Created 04-17-2023 01:33 AM
I ran into an issue last week, which seems to be an issue related to the Cloudera ODBC Driver for Impala.
First I thought it was an issue with pyodbc, but after submitting the issue on their github we figured out that it was a driver issue. For reference: pyodbc github issue 1197
Simply put, executing query1 and query2 should produce the same results, but it doesn't:
query1 = """SELECT
col1, col2 as col2_orig,
(CASE WHEN col2 IS NOT NULL THEN col2
ELSE 0 END) AS col2_1,
(CASE WHEN col2 IS NULL THEN 0
ELSE col2 END) AS col2_2
FROM sandbox.jk_test"""
query2 = f"""WITH wrapped_table AS ({query1}) SELECT * FROM wrapped_table"""
It results in two different sets:
['col1', 'col2_orig', 'col2_1', 'col2_2']
['1 ', '1 ', '1 ', '1 ']
['2 ', 'None ', 'None ', '0 ']
['col1', 'col2_orig', 'col2_1', 'col2_2']
['1 ', '1 ', '1 ', '1 ']
['2 ', 'None ', '0 ', '0 ']
The 2nd result is the expected one.
* See the github issue for the code used to run these queries.

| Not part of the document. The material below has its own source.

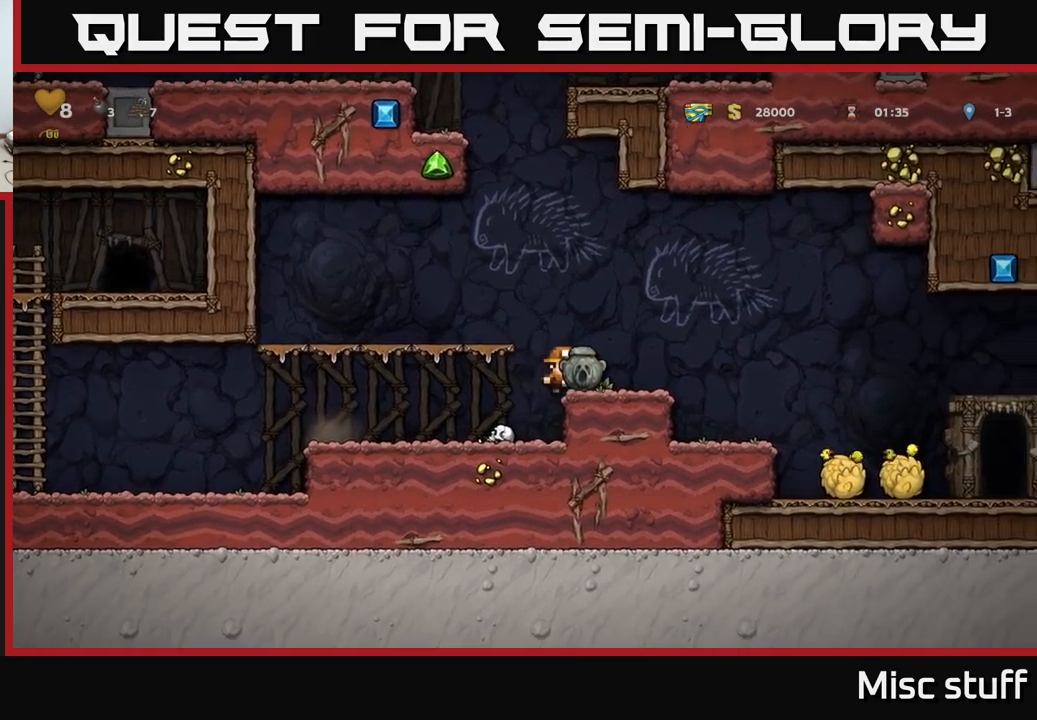
{"buttons": [], "left_stick": "center", "events": [[50, "A", "down"], [83, "DPAD_DOWN", "down"], [83, "DPAD_RIGHT", "up"], [133, "A", "up"], [233, "X", "down"], [300, "DPAD_DOWN", "up"], [300, "X", "up"]]}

Running the queries with CData's driver solves the issue, as does connecting using a JDBC connection.
My Environment:
Created 10-11-2023 08:42 AM
Hi @JKarount ,
To close the loop, this has been resolved in the latest Cloudera Impala ODBC driver 2.7.0, see the Resolved Issues section in the Release Notes:
https://docs.cloudera.com/documentation/other/connectors/impala-odbc/2-7-0/Release-Notes-Impala-ODBC...

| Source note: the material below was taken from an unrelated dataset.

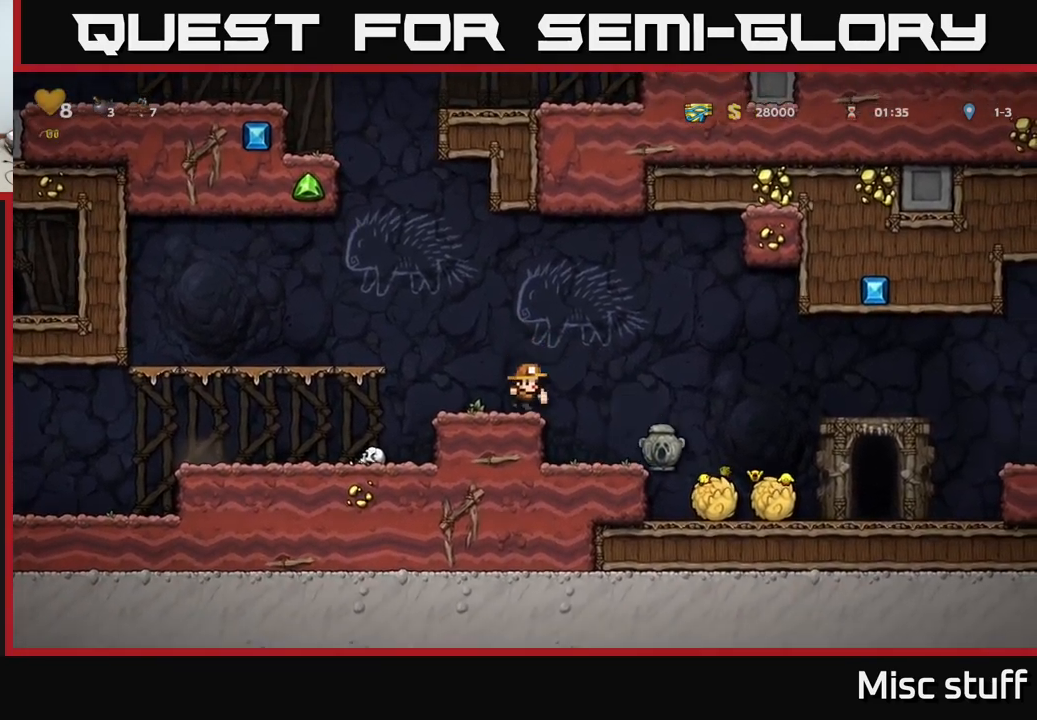
{"buttons": ["DPAD_RIGHT"], "left_stick": "center", "events": [[66, "DPAD_RIGHT", "down"], [100, "DPAD_RIGHT", "up"], [400, "DPAD_RIGHT", "down"]]}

"[IMP-946][02795738] The connector does not generate the last COALESCE
parameter from the ELSE expression in the CASE statement."
You can download it from:
https://www.cloudera.com/downloads/connectors/impala/odbc/2-7-0.html
I hope this will help you to implement your usecases as expected.
Best regards
Miklos Szurap
Customer Operations Engineer, Cloudera
Created 04-18-2023 01:06 AM
@JKarount, Welcome to our community! To help you get the best possible answer, I have tagged in our Impala experts @Chella @mszurap @ChethanYM who may be able to assist you further.
Please feel free to provide any additional information or details about your query, and we hope that you will find a satisfactory solution to your question.
Regards,
Vidya Sargur,Created 04-19-2023 01:06 AM
Hi @JKarount , thank you for the detailed description and reproduction steps. To be able to help you on this, kindly open a formal support case through our Cloudera Support portal.
Please also reproduce this with the latest ODBC driver version (2.6.17 as of now) with driver TRACE logs enabled. Please see the ODBC driver install guide
(in Windows go to the ODBC datasource configuration, and enable it under Logging Options)
The support team will be able to triage this further with our driver team.
Thank you
Miklos Szurap
Customer Operations Engineer, Cloudera
Created 04-19-2023 06:24 AM
@mszurap Thanks for your reply, I forgot to update the original post, but I have already tried updating to 2.6.17.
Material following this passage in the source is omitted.